@metaharness/router
v0.3.2
Published
Cost-optimal model router for AI agent harnesses — route each query to the cheapest model that's good enough (k-NN over labelled embeddings). The productized DRACO Phase-2 finding.
Maintainers
Readme
@metaharness/router
Route each query to the cheapest model that's good enough. The productized
form of the DRACO Phase-2 finding (ruvnet/agent-harness-generator, ADR-040):
on cross-domain research, structure/fusion does not beat a strong model on
quality — but routing each query to the right, cheapest model is a measured
Pareto win. A learned embedding router beat the best fixed model on DRACO, and
its accuracy rises monotonically with training data (the learning curve).
Dependency-free, no model files, no network. Bring any embedding model; the router only needs the vectors.
Install
npm install @metaharness/routerUse
import { Router } from '@metaharness/router';
const router = new Router({
qualityBar: 0.8, // cost-optimal: cheapest candidate predicted to clear 0.8
candidates: [
{
id: 'anthropic/claude-haiku-4.5',
costPerMTok: 3,
examples: [ /* { embedding, quality } from your eval logs */ ],
},
{
id: 'anthropic/claude-opus-4',
costPerMTok: 45,
examples: [ /* ... */ ],
},
],
});
const pick = router.route(queryEmbedding);
// → { id, predictedQuality, costPerMTok, metBar }For each candidate the router predicts quality on the new query via k-NN over
that candidate's labelled examples (query embedding → quality it achieved),
then returns the cheapest candidate predicted to clear qualityBar (or the
best-predicted if none clear it / no bar is set). Feed it your own eval logs;
the more examples, the closer it gets to the per-query oracle (DRACO's learning
curve was still rising at n=19).
Why this and not "a bigger model" / "more structure"

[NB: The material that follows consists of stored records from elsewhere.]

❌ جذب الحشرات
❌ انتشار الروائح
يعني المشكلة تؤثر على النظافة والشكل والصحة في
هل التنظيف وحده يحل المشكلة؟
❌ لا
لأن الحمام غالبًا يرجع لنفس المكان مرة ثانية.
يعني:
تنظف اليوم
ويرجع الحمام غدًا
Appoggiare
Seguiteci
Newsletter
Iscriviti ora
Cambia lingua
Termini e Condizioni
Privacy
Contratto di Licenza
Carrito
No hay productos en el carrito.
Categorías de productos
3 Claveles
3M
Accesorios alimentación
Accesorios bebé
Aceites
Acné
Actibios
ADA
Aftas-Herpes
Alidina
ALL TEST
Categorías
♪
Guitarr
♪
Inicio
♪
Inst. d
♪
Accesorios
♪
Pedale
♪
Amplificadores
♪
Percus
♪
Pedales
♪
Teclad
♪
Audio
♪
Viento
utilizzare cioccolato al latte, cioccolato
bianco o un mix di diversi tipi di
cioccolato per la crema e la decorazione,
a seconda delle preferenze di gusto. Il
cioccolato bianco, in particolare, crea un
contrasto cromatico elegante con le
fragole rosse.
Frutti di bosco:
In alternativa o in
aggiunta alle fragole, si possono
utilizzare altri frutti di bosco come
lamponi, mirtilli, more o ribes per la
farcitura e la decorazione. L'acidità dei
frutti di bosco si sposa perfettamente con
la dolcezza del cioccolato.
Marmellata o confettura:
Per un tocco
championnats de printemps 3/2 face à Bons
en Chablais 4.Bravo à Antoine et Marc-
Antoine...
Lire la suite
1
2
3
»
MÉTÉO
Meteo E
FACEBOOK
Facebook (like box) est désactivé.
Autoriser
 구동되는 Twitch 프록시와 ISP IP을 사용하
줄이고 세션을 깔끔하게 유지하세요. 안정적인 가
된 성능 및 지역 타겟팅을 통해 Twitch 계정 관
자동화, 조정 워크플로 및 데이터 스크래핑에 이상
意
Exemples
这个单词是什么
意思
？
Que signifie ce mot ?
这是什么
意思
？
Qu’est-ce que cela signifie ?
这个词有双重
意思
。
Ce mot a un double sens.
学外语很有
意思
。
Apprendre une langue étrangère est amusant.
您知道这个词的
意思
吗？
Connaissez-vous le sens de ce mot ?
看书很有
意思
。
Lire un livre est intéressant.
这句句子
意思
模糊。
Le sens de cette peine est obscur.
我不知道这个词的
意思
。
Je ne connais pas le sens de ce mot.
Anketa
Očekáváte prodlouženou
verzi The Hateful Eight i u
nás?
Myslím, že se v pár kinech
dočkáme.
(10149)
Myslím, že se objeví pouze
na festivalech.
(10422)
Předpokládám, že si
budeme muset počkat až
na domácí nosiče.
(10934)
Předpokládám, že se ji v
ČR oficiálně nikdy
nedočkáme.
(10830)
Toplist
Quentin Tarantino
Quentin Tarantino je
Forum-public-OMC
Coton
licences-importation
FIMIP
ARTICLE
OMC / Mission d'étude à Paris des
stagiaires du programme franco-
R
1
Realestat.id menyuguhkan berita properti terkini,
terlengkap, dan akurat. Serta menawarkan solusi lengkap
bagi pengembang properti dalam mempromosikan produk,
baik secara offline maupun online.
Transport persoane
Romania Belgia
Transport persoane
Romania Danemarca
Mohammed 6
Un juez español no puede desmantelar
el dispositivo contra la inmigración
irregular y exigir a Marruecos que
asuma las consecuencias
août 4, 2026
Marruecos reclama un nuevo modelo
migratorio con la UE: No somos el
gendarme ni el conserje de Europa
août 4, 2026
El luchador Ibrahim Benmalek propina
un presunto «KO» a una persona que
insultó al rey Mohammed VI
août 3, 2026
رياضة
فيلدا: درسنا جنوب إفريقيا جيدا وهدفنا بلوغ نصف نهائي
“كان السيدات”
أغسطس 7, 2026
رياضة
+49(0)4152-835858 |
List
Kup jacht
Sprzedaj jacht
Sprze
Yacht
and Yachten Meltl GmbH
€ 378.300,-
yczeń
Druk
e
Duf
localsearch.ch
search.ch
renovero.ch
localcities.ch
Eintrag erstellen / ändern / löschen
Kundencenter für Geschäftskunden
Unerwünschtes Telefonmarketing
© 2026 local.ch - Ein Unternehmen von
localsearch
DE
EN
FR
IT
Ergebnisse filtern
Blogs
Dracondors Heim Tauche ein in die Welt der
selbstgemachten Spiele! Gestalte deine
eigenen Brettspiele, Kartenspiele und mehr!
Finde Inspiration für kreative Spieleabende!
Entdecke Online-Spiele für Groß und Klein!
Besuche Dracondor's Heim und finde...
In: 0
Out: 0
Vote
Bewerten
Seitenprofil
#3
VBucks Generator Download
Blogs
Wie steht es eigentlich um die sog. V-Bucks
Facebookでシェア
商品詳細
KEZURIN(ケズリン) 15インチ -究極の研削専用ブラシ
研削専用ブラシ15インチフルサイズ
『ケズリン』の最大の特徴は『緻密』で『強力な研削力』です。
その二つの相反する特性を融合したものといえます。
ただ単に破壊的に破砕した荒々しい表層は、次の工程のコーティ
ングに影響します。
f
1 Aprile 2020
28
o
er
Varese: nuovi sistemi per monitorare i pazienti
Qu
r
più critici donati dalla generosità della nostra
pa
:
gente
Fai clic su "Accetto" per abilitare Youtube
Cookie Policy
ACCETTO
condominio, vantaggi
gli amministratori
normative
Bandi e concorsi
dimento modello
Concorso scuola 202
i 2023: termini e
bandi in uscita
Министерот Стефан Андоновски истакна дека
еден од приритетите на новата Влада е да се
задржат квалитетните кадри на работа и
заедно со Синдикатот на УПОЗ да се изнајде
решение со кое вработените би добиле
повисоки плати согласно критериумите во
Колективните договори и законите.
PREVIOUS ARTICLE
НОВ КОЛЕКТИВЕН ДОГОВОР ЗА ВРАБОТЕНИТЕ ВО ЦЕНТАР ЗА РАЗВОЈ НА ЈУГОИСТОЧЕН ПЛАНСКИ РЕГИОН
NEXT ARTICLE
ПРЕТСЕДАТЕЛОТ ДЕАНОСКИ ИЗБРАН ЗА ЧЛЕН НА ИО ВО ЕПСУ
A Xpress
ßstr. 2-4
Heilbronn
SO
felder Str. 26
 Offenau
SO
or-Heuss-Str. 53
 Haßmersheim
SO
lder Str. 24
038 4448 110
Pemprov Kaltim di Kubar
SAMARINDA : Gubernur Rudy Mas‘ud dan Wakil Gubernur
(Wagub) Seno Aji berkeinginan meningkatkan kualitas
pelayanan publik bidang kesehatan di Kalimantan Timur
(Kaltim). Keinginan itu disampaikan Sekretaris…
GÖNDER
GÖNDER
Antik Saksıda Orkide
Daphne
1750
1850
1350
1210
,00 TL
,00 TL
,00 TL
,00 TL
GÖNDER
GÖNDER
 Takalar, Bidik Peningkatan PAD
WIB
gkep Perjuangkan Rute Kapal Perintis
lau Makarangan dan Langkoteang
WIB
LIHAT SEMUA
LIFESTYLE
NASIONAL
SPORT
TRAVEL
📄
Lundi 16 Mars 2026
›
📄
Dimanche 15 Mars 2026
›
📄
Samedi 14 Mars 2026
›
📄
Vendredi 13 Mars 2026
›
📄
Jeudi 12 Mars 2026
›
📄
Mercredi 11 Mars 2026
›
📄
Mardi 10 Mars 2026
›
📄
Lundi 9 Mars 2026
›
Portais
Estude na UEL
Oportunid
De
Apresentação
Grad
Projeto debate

DRACO measured it honestly: structure degrades quality, and a cheap model matches frontier quality at ~10× lower cost. The leverage is choosing the model, not wrapping it. This is that choice as a library.
MIT.
Trained router (kernel ridge regression)
For a learned, regularised router (vs. plain k-NN), train one from the same dataset — no model files, no native deps, pure TS (ADR-043):
import { trainRouter, TrainedRouter } from '@metaharness/router';
const { router, lambda, looQuality } = trainRouter(rows, prices, { qualityBar: 0.8 });
// rows: [{ embedding, scores: { modelId: quality } }] · λ fit by leave-one-out CV
const pick = router.route(queryEmbedding);
// persist / reload the trained model (portable JSON)
const json = router.toJSON();
const same = TrainedRouter.fromJSON(json);KRR with a cosine kernel is the regularised generalisation of k-NN; λ (fit by
LOO) controls the bias–variance trade-off that hurts k-NN on small data. On the
DRACO n=20 dataset it ties k-NN (the data ceiling); it's the router that
generalises better as your eval set grows.
Native FastGRNN router (optional, @ruvector/tiny-dancer)
The pure-TS router above needs zero native deps. For a trained native model,
the same { embedding, scores } dataset drives a real FastGRNN (Rust/NAPI,
gradients + Adam, persisted to .safetensors) — programmatically:
import { trainNativeRouter, NativeRouter, isNativeRouterAvailable } from '@metaharness/router';
// needs `npm i @ruvector/tiny-dancer` (optional peer); falls back to pure-TS otherwise
const res = await trainNativeRouter(rows, prices, { outputPath: './router.safetensors' });
const router = await NativeRouter.load({ modelPath: res.modelPath });…or with zero code via the published CLI (validated on the DRACO routing dataset — trains at the full embedding dim, e.g. 1536):
npx ruvector tiny-dancer train draco.json --out model.safetensors --prices '{"haiku":1,"opus":15}'
npx ruvector tiny-dancer score model.safetensors --query @query.json # high → route cheapPick the backend automatically with resolveRouterBackend('auto') ('native'
when tiny-dancer is installed, else 'js'). See ADR-043 for the measured data
ceiling and the train↔route dimension note.